(Collected data entries)
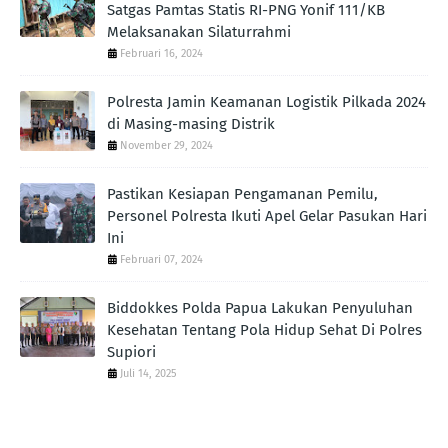
Satgas Pamtas Statis RI-PNG Yonif 111/KB
Melaksanakan Silaturrahmi
Februari 16, 2024
Polresta Jamin Keamanan Logistik Pilkada 2024
di Masing-masing Distrik
November 29, 2024
Pastikan Kesiapan Pengamanan Pemilu,
Personel Polresta Ikuti Apel Gelar Pasukan Hari
Ini
Februari 07, 2024
Biddokkes Polda Papua Lakukan Penyuluhan
Kesehatan Tentang Pola Hidup Sehat Di Polres
Supiori
Juli 14, 2025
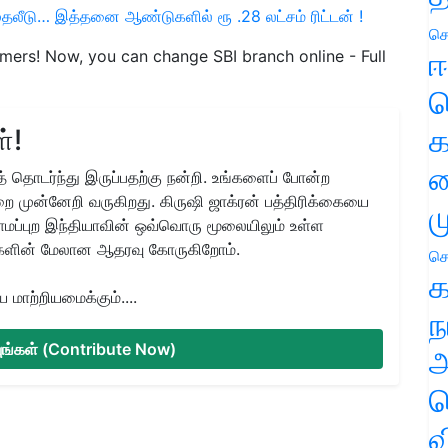
0 முதலீடு… இத்தனை ஆண்டுகளில் ரூ .28 லட்சம் ரிட்டன் !
செ
ஈ
mers! Now, you can change SBI branch online - Full
ப
க
்!
வ
 தொடர்ந்து இருப்பதற்கு நன்றி. உங்களைப் போன்ற
ை முன்னேறி வருகிறது. கிருஷி ஜாக்ரன் பத்திரிக்கையை
ம
ிராமப்புற இந்தியாவின் ஒவ்வொரு மூலையிலும் உள்ள
களின் மேலான ஆதரவு கோருகிறோம்.
செ
க
மாற்றியமைக்கும்....
ந
்யுங்கள் (Contribute Now)
அ
ச
வ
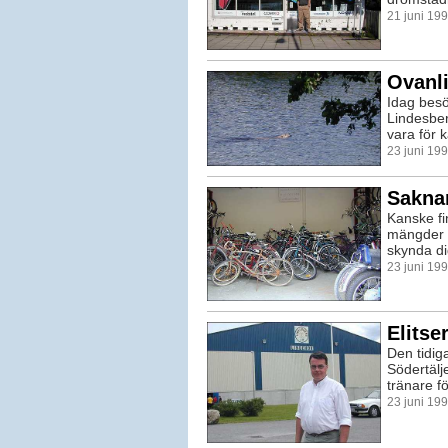
21 juni 19
Ovanl
Idag besö
Lindesber
vara för k
23 juni 19
Saknar
Kanske fi
mängder 
skynda di
23 juni 19
Elitse
Den tidig
Södertälj
tränare fö
23 juni 19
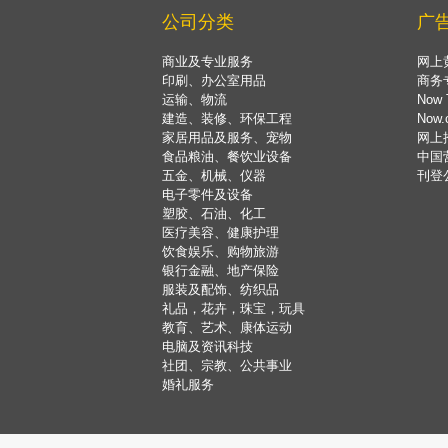
公司分类
广
商业及专业服务
网上
印刷、办公室用品
商务
运输、物流
Now 
建造、装修、环保工程
Now
家居用品及服务、宠物
网上
食品粮油、餐饮业设备
中国
五金、机械、仪器
刊登
电子零件及设备
塑胶、石油、化工
医疗美容、健康护理
饮食娱乐、购物旅游
银行金融、地产保险
服装及配饰、纺织品
礼品，花卉，珠宝，玩具
教育、艺术、康体运动
电脑及资讯科技
社团、宗教、公共事业
婚礼服务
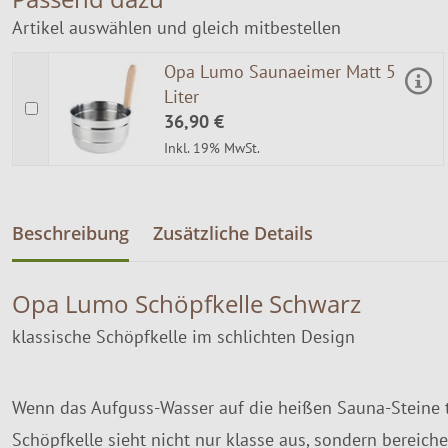
Artikel auswählen und gleich mitbestellen
Opa Lumo Saunaeimer Matt 5
Liter
36,90 €
Inkl. 19% MwSt.
Beschreibung
Zusätzliche Details
Opa Lumo Schöpfkelle Schwarz
klassische Schöpfkelle im schlichten Design
Wenn das Aufguss-Wasser auf die heißen Sauna-Steine 
Schöpfkelle sieht nicht nur klasse aus, sondern bereic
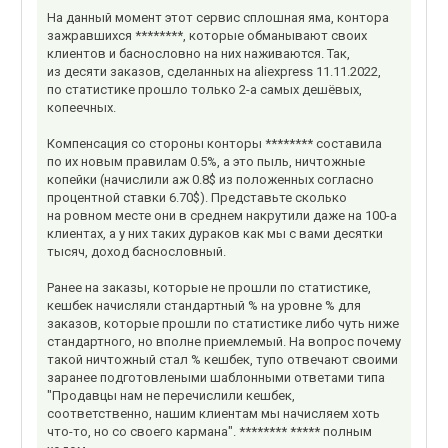
На данный момент этот сервис сплошная яма, контора
зажравшихся ********, которые обманывают своих
клиентов и баснословно на них наживаются. Так,
из десяти заказов, сделанных на aliexpress 11.11.2022,
по статистике прошло только 2-а самых дешёвых,
копеечных.
Компенсация со стороны конторы ******** составила
по их новым правилам 0.5%, а это пыль, ничтожные
копейки (начислили аж 0.8$ из положенных согласно
процентной ставки 6.70$). Представьте сколько
на ровном месте они в среднем накрутили даже на 100-а
клиентах, а у них таких дураков как мы с вами десятки
тысяч, доход баснословный.
Ранее на заказы, которые не прошли по статистике,
кешбек начисляли стандартный % на уровне % для
заказов, которые прошли по статистике либо чуть ниже
стандартного, но вполне приемлемый. На вопрос почему
такой ничтожный стал % кешбек, тупо отвечают своими
заранее подготовлеными шаблонными ответами типа
"Продавцы нам не перечислили кешбек,
соответственно, нашим клиентам мы начисляем хоть
что-то, но со своего кармана". ******** ***** полным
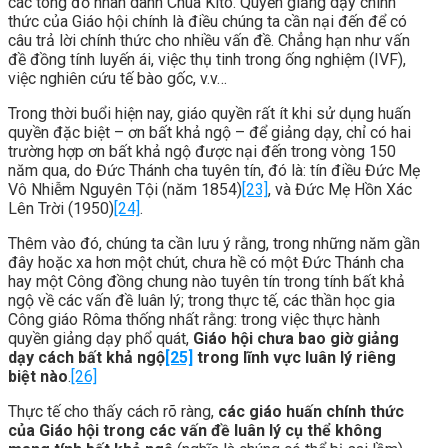
các tông đồ nhân danh Chúa Kitô. Quyền giảng dạy chính
thức của Giáo hội chính là điều chúng ta cần nại đến để có
câu trả lời chính thức cho nhiều vấn đề. Chẳng hạn như vấn
đề đồng tính luyến ái, việc thụ tinh trong ống nghiệm (IVF),
việc nghiên cứu tế bào gốc, v.v…
Trong thời buổi hiện nay, giáo quyền rất ít khi sử dụng huấn
quyền đặc biệt – ơn bất khả ngộ – để giảng dạy, chỉ có hai
trường hợp ơn bất khả ngộ được nại đến trong vòng 150
năm qua, do Đức Thánh cha tuyên tín, đó là: tín điều Đức Mẹ
Vô Nhiễm Nguyên Tội (năm 1854)
[23]
, và Đức Mẹ Hồn Xác
Lên Trời (1950)
[24]
.
Thêm vào đó, chúng ta cần lưu ý rằng, trong những năm gần
đây hoặc xa hơn một chút, chưa hề có một Đức Thánh cha
hay một Công đồng chung nào tuyên tín trong tính bất khả
ngộ về các vấn đề luân lý; trong thực tế, các thần học gia
Công giáo Rôma thống nhất rằng: trong việc thực hành
quyền giảng dạy phổ quát,
Giáo hội chưa bao giờ giảng
dạy cách bất khả ngộ
[25]
trong lĩnh vực luân lý riêng
biệt nào
.
[26]
Thực tế cho thấy cách rõ ràng,
các giáo huấn chính thức
của Giáo hội trong các vấn đề luân lý cụ thể không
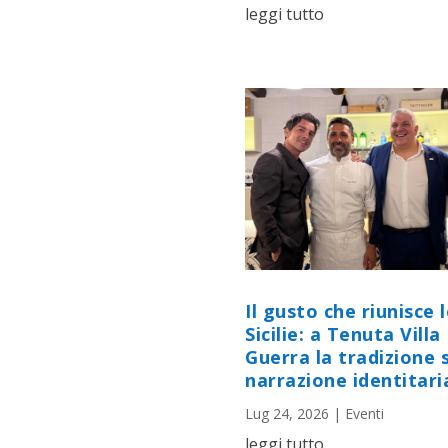
leggi tutto
Il gusto che riunisce 
Sicilie: a Tenuta Villa
Guerra la tradizione s
narrazione identitari
Lug 24, 2026
|
Eventi
leggi tutto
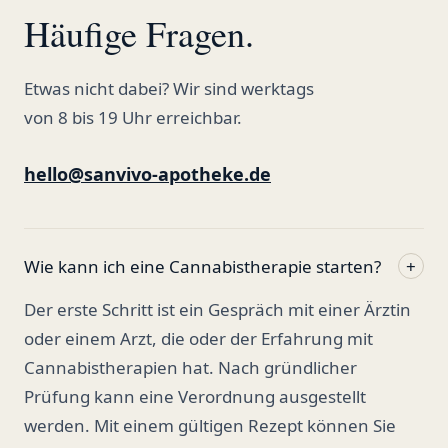
Häufige Fragen.
Etwas nicht dabei? Wir sind werktags
von 8 bis 19 Uhr erreichbar.
hello@sanvivo-apotheke.de
Wie kann ich eine Cannabistherapie starten?
+
Der erste Schritt ist ein Gespräch mit einer Ärztin
oder einem Arzt, die oder der Erfahrung mit
Cannabistherapien hat. Nach gründlicher
Prüfung kann eine Verordnung ausgestellt
werden. Mit einem gültigen Rezept können Sie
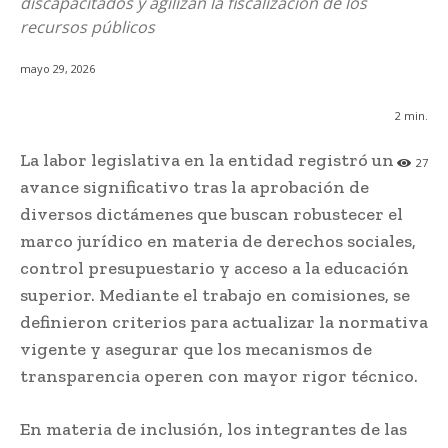
discapacitados y agilizan la fiscalización de los
recursos públicos
mayo 29, 2026
2
min.
La labor legislativa en la entidad registró un
27
avance significativo tras la aprobación de
diversos dictámenes que buscan robustecer el
marco jurídico en materia de derechos sociales,
control presupuestario y acceso a la educación
superior. Mediante el trabajo en comisiones, se
definieron criterios para actualizar la normativa
vigente y asegurar que los mecanismos de
transparencia operen con mayor rigor técnico.
En materia de inclusión, los integrantes de las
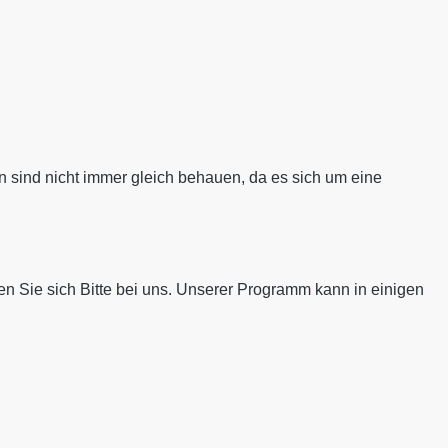
n sind nicht immer gleich behauen, da es sich um eine
en Sie sich Bitte bei uns. Unserer Programm kann in einigen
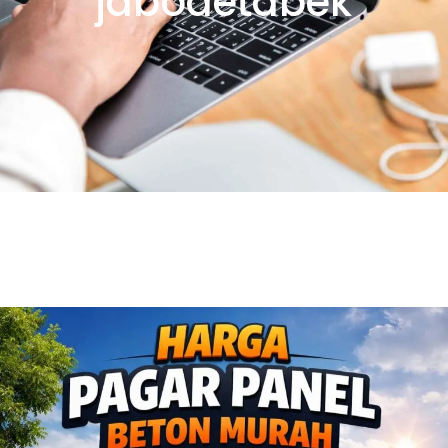
jabodetabek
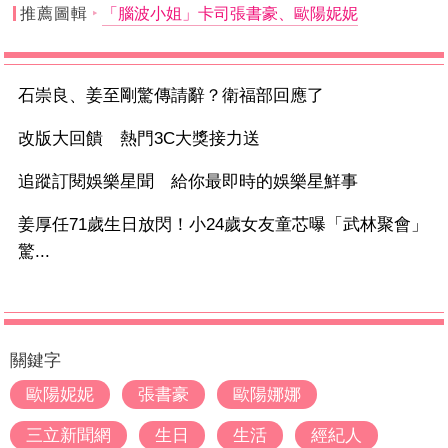
推薦圖輯
「腦波小姐」卡司張書豪、歐陽妮妮
石崇良、姜至剛驚傳請辭？衛福部回應了
改版大回饋 熱門3C大獎接力送
追蹤訂閱娛樂星聞 給你最即時的娛樂星鮮事
姜厚任71歲生日放閃！小24歲女友童芯曝「武林聚會」
驚...
關鍵字
歐陽妮妮
張書豪
歐陽娜娜
三立新聞網
生日
生活
經紀人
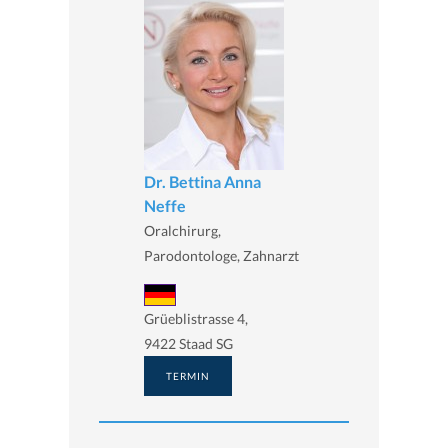
Dr. Bettina Anna
Neffe
Oralchirurg,
Parodontologe, Zahnarzt
Grüeblistrasse 4,
9422 Staad SG
TERMIN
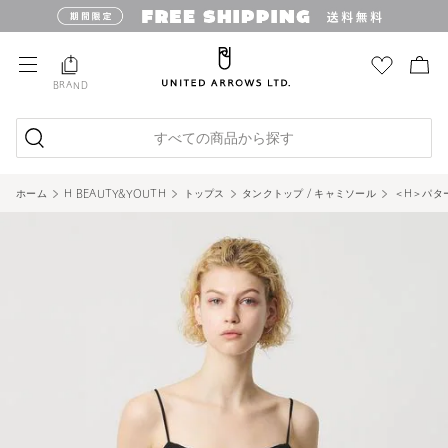
BRAND
すべての商品から探す
ホーム
H BEAUTY&YOUTH
トップス
タンクトップ / キャミソール
＜H＞パタ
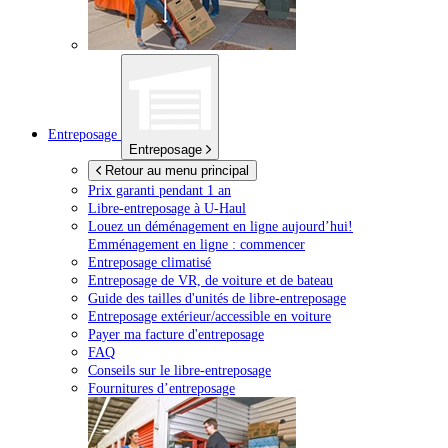
Entreposage
Entreposage
Retour au menu principal
Prix garanti pendant 1 an
Libre-entreposage à
U-Haul
Louez un déménagement en ligne aujourd’hui!
Emménagement en ligne : commencer
Entreposage climatisé
Entreposage de VR, de voiture et de bateau
Guide des tailles d'unités de libre-entreposage
Entreposage extérieur/accessible en voiture
Payer ma facture d'entreposage
FAQ
Conseils sur le libre-entreposage
Fournitures d’entreposage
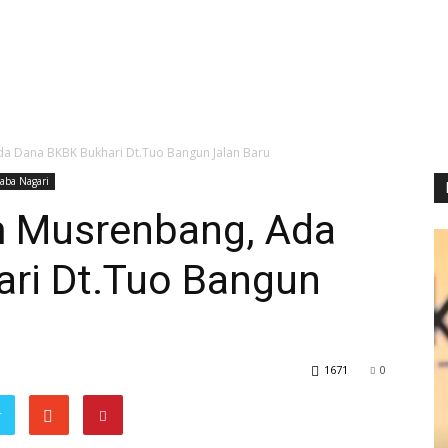
a Dana BKBK Bukhari Dt.Tuo Bangun Jalan Baru
aba Nagari
m Musrenbang, Ada
ri Dt.Tuo Bangun
1671
0
r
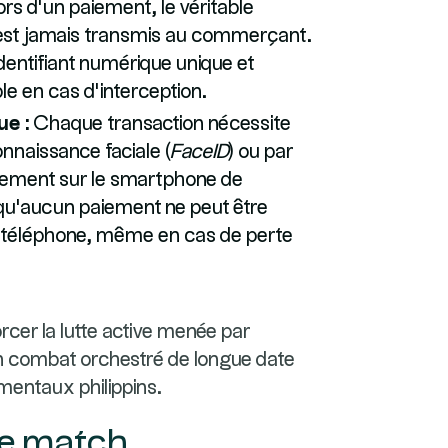
rs d'un paiement, le véritable
est jamais transmis au commerçant.
identifiant numérique unique et
ble en cas d'interception.
ue :
Chaque transaction nécessite
onnaissance faciale (
FaceID
) ou par
ctement sur le smartphone de
t qu'aucun paiement ne peut être
du téléphone, même en cas de perte
cer la lutte active menée par
un combat orchestré de longue date
entaux philippins.
 le match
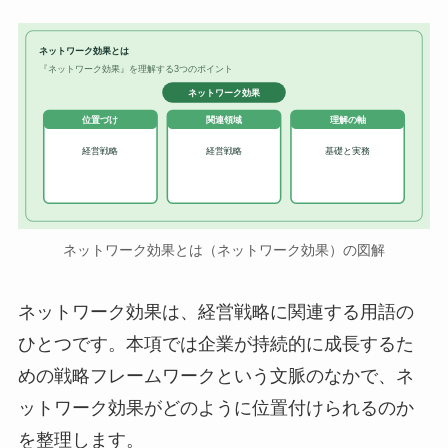
ネットワーク効果とは
『ネットワーク効果』を理解する3つのポイント
ネットワーク効果
位置づけ
関連領域
理解の軸
経営戦略
経営戦略
基礎と実務
ネットワーク効果とは（ネットワーク効果）の図解
ネットワーク効果は、経営戦略に関連する用語の
ひとつです。本項では企業が持続的に成長するた
めの戦略フレームワークという文脈のなかで、ネ
ットワーク効果がどのように位置付けられるのか
を整理します。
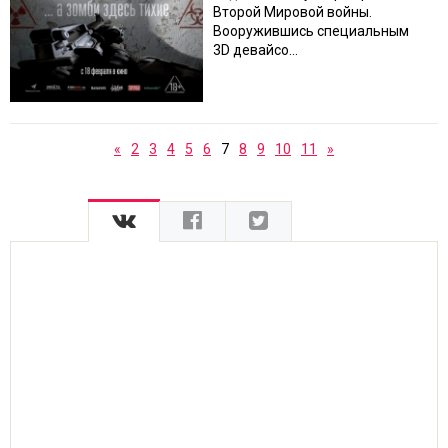
Второй Мировой войны.
Вооружившись специальным
3D девайсо...
«
2
3
4
5
6
7
8
9
10
11
»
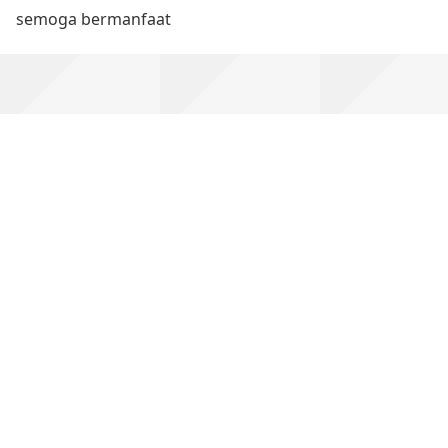
semoga bermanfaat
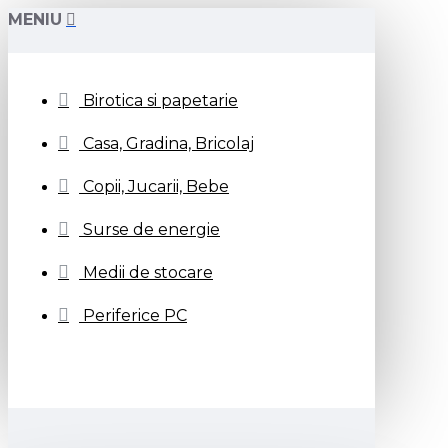
MENIU
Birotica si papetarie
Casa, Gradina, Bricolaj
Copii, Jucarii, Bebe
Surse de energie
Medii de stocare
Periferice PC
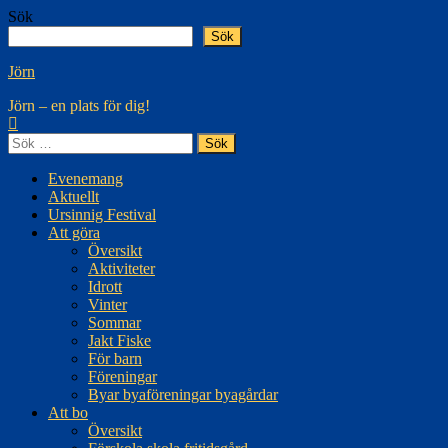
Hoppa
Sök
till
Sök
innehåll
Jörn
Jörn – en plats för dig!
Sök
efter:
Evenemang
Aktuellt
Ursinnig Festival
Att göra
Översikt
Aktiviteter
Idrott
Vinter
Sommar
Jakt Fiske
För barn
Föreningar
Byar byaföreningar byagårdar
Att bo
Översikt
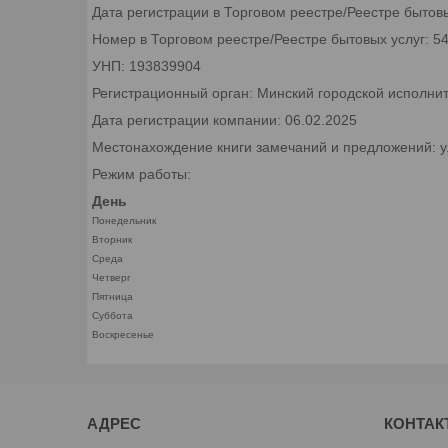
Дата регистрации в Торговом реестре/Реестре бытовы
Номер в Торговом реестре/Реестре бытовых услуг: 5
УНП: 193839904
Регистрационный орган: Минский городской исполни
Дата регистрации компании: 06.02.2025
Местонахождение книги замечаний и предложений: ул.
Режим работы:
День
Понедельник
Вторник
Среда
Четверг
Пятница
Суббота
Воскресенье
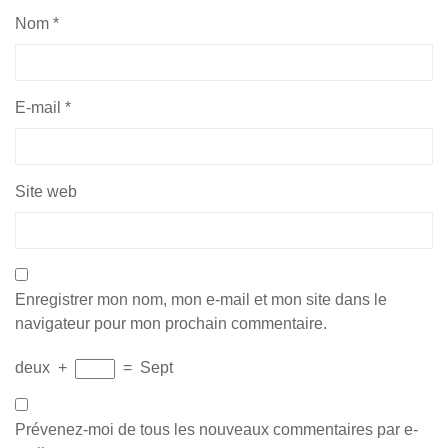
Nom
*
E-mail
*
Site web
Enregistrer mon nom, mon e-mail et mon site dans le
navigateur pour mon prochain commentaire.
deux
+
=
Sept
Prévenez-moi de tous les nouveaux commentaires par e-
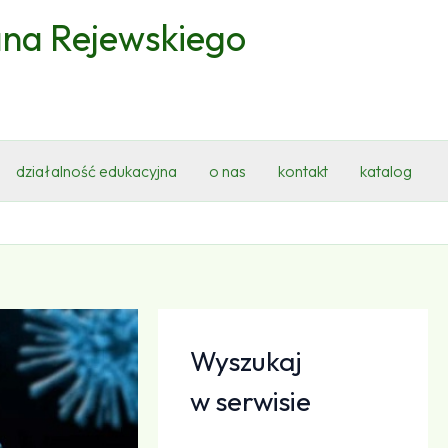
ana Rejewskiego
działalność edukacyjna
o nas
kontakt
katalog
Wyszukaj
w serwisie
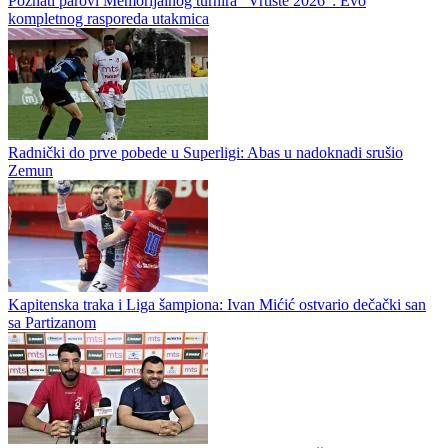
Poznati parovi Memorijalnog turnira "Vrtište 2026": Evo
kompletnog rasporeda utakmica
Radnički do prve pobede u Superligi: Abas u nadoknadi srušio
Zemun
Kapitenska traka i Liga šampiona: Ivan Mićić ostvario dečački san
sa Partizanom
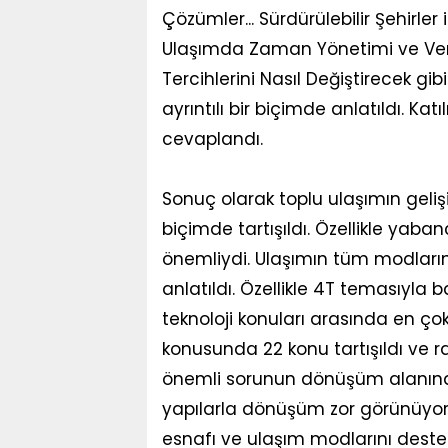
Çözümler... Sürdürülebilir Şehirl
Ulaşımda Zaman Yönetimi ve Veri O
Tercihlerini Nasıl Değiştirecek g
ayrıntılı bir biçimde anlatıldı. Kat
cevaplandı.
Sonuç olarak toplu ulaşımın geliş
biçimde tartışıldı. Özellikle yaban
önemliydi. Ulaşımın tüm modlarını
anlatıldı. Özellikle 4T temasıyl
teknoloji konuları arasında en ç
konusunda 22 konu tartışıldı ve r
önemli sorunun dönüşüm alanın
yapılarla dönüşüm zor görünüyor.
esnafı ve ulaşım modlarını destek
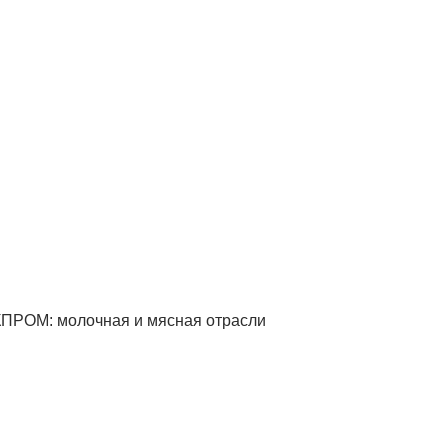
КПРОМ: молочная и мясная отрасли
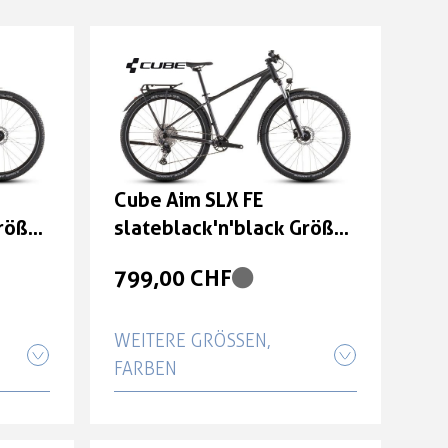
Cube Aim SLX FE
röße:
slateblack'n'black Größe:
M
799,00 CHF
WEITERE GRÖSSEN, F
ARBEN
Cube Aim SLX FE
öße: M
slateblack'n'black Größe: L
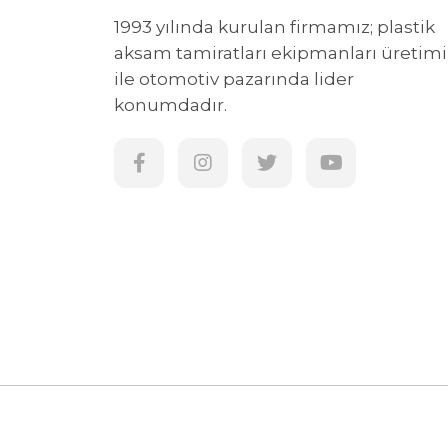
1993 yılında kurulan firmamız; plastik
aksam tamiratları ekipmanları üretimi
ile otomotiv pazarında lider
konumdadır.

Brief – Transcribe nothing but the lines from the one containing "teknoloji konuları arasında en ç" through the final line of the records, exactly as written and without pictures.

Expected answer –
teknoloji konuları arasında en ç
konusunda 22 konu tartışıldı ve r
önemli sorunun dönüşüm alanın
yapılarla dönüşüm zor görünüyor.
esnafı ve ulaşım modlarını destek
КПРОМ: молочная и мясная отрасли
Cube Aim SLX FE
röße:
slateblack'n'black Größe:
M
799,00 CHF
WEITERE GRÖSSEN, F
ARBEN
Cube Aim SLX FE
öße: M
slateblack'n'black Größe: L
1993 yılında kurulan firmamız; plastik
aksam tamiratları ekipmanları üretimi
ile otomotiv pazarında lider
konumdadır.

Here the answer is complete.